I waited, but he was quick.
“$18!” he said.
“Good thing you
called me,” I told him. “If you’re willing to leave campus, I can show you entire towns around here you could buy for that.”
“With change leftover for dinner?”
“And breakfast,” I said.
I hadn’t meant that to be a double-entendre, but I’m out of practice using the dialect from the land of my birth. Landry’s voice held that mischievous grin I’d loved from the day before, like a bear caught with his nose in a fifty dollar jar of Dean & DeLuca honey, but he opted to be a gentleman and instead pretended my slip had gone clear over his head.
“So where can we do the most damage with my $18?”
I took him to a bakery in the middle of nowhere. That isn’t much of a description, really, since everything around here is in the middle of nowhere, but I thought my bear would like the cinnamon sticky buns this place had to offer, baked in a genuine wood-fired oven. He did, devouring a six-pack of gooey rolls before we could finish our first cup of MauaJava.
“What is this place doing out here?” he asked, incredulous to find a gourmet quality coffee and pastry spot on a vacant two lane road an hour from even the least traveled tourist route.
I shrugged. “What is anyone doing out here?”
“What brought you here?” he asked, turning more serious than I liked.
“Probably the same thing that brought you to Frost Knob.”
“Bankruptcy, foreclosure, and homelessness after your systems analyst job was outsourced to Pindladoor?” he asked.
“How’d you guess?” I said, favoring him with a sympathetic smile over his situation.
He waited patiently for my real explanation.
“Is there really a place called Pindladoor?” I asked.

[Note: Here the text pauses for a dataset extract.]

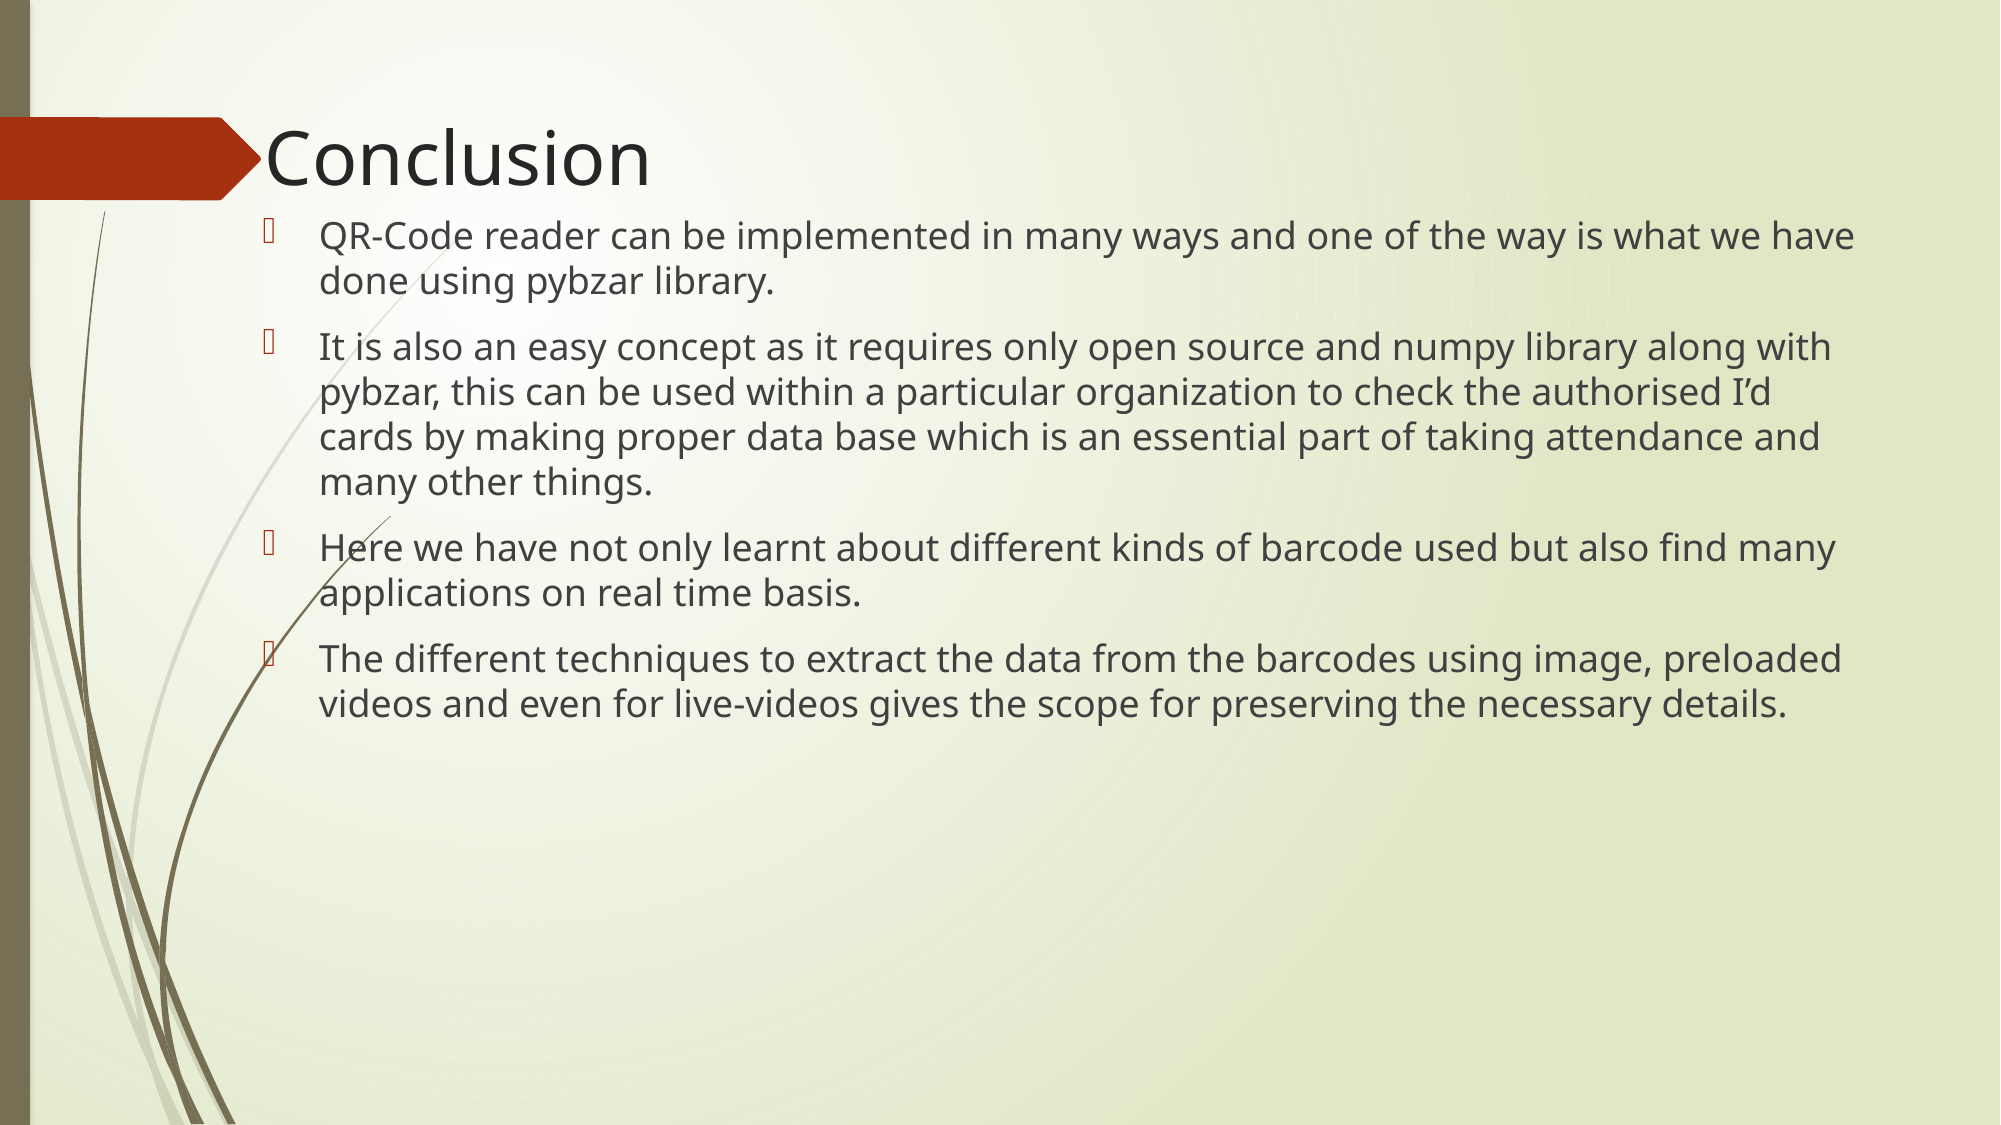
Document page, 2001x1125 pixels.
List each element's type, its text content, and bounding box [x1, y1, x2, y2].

“You’re evading,” he said.
I nodded, but I wasn’t hiding, at least not from myself. I turned my reasons for being here over in my head everyday, every hour, every few minutes, with the frequency the average man has thoughts of sex. I hated thinking about that stupid, stupid minute in the barn behind my house eight years ago that changed everything forever, but when your world narrows in on you as tightly as a dress that’s now a size-and-a-half too small, you tend to obsess.